On its own, Lazarus might rank among the best songs that Bowie has ever written, but the video, framed in the context of his recent passing, was a powerful, haunting curtain call that revealed in no uncertain terms the way that he was dealing with his imminent demise. It succeeded in bringing into sharp relief a sentiment that Tool only outlines. It blew me away.

I added Blackstar to the rotation shortly after it's release, but I admit, I was apprehensive about publicly forming an opinion.  I sidestepped the issue by writing around the album rather than about my first impressions.  I felt very strongly that as a reflective examination on mortality, Blackstar was, at the very least, an artfully framed statement, made even more compelling by the timing of its release

Then the move happened, and by March the Blackstar CD got put in a box of “current listening” albums that was to be the first that I opened when the opportunity arose, which ended up being November. I returned it to regular rotation and found that the album seemed even more relevant than ever. Bowie had inadvertently been the herald of a generation of entertainers, capturing a sense of nostalgia, longing, sadness, and ultimately, acceptance that reverberated throughout 2016.
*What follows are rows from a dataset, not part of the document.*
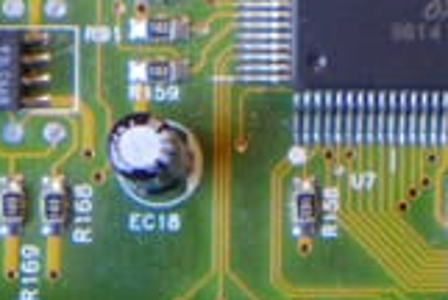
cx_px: 448
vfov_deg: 3.1
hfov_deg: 4.6
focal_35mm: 446
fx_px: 5560
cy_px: -7
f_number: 2.3
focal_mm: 17.7
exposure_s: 1/125
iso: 250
Finally, on New Year’s eve, we had some family friends over, and it was suggested that we create a playlist representing all of the musicians that passed on throughout the year. With only a couple of hours left in the year, however, I decided that the task was too big to be completed to my satisfaction. My solution was to play Blackstar, because to me it captures the zeitgeist of loss that pervaded the entire year, and it seemed fitting to allow Bowie to have the last word. As the clock came close to midnight, the album’s final track seemed to carry more weight than usual.
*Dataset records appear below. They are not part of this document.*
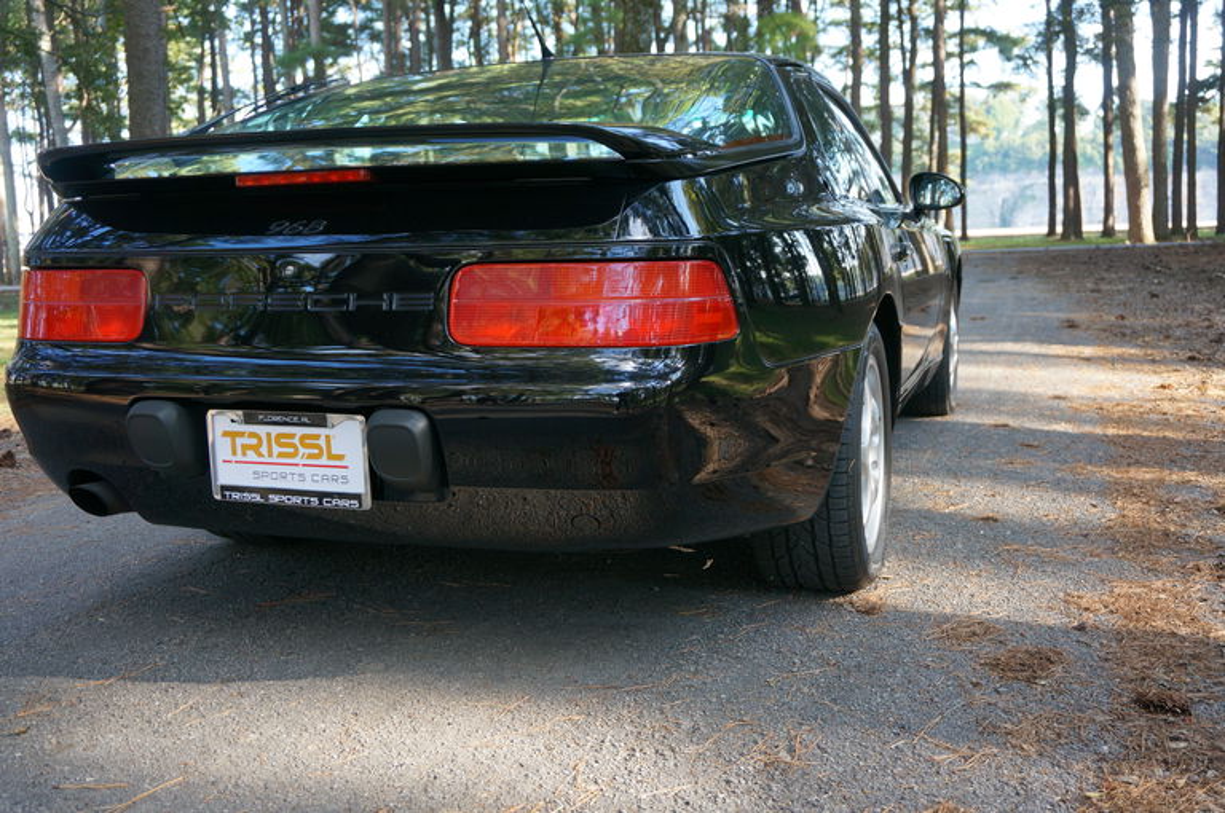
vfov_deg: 38.3
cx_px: 612
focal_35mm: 34
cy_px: 406
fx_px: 1172
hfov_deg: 55.2
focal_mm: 23
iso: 320
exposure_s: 1/160
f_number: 4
I wish that I could say with some confidence that 2017 will be an improvement over 2016. To be realistic, though, our heroes are only human, and their time with us is precious and limited. There will be more to come, and social media standards will ensure that no passing will go unnoticed. Bowie, however, was honest enough to have the last word on his death, brave enough to share it, and smart enough to frame it in the art that was his life.